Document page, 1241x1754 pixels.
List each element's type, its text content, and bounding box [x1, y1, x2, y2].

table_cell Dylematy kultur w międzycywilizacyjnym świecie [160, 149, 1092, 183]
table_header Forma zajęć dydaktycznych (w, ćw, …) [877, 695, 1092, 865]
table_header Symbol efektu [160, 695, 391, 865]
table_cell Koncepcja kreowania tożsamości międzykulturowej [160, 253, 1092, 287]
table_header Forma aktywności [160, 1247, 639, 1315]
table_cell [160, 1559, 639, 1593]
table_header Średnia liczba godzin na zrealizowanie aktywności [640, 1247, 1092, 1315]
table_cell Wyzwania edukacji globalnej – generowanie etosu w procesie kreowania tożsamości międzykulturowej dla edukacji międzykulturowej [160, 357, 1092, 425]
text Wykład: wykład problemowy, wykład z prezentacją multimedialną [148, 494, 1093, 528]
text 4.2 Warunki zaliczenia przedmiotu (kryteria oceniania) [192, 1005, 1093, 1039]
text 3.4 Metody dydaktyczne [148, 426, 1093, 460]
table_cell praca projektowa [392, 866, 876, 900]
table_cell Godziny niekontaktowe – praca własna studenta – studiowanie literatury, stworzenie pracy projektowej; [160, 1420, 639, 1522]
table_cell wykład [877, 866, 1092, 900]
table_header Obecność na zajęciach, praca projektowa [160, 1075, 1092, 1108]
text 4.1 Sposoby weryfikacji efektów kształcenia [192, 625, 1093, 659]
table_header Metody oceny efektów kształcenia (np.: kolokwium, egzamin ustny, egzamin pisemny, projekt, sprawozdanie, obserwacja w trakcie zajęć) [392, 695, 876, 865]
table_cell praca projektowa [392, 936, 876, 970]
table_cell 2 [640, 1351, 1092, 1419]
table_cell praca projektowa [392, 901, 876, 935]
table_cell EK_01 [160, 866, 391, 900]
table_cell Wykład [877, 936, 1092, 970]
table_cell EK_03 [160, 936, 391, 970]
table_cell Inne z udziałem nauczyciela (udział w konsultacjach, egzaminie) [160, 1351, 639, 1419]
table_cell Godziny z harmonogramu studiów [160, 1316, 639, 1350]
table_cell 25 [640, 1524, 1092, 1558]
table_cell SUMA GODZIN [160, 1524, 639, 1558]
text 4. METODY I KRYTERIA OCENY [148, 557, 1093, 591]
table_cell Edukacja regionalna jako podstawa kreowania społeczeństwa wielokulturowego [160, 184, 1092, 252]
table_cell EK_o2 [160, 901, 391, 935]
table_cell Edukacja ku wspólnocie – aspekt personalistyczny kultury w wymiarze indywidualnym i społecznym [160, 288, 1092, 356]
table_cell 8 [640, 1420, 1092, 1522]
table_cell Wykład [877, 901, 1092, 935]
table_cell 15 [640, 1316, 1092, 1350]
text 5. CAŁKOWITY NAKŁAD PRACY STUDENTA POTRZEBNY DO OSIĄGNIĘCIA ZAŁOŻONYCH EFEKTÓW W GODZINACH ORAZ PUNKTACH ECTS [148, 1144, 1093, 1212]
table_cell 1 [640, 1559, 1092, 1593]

# [EXERCISE DETAILS]
Once you have checked each line above for the string "tożsamości", state how many lines contain it and add nothing more.

# [ANSWER TO THE PROBLEM]
2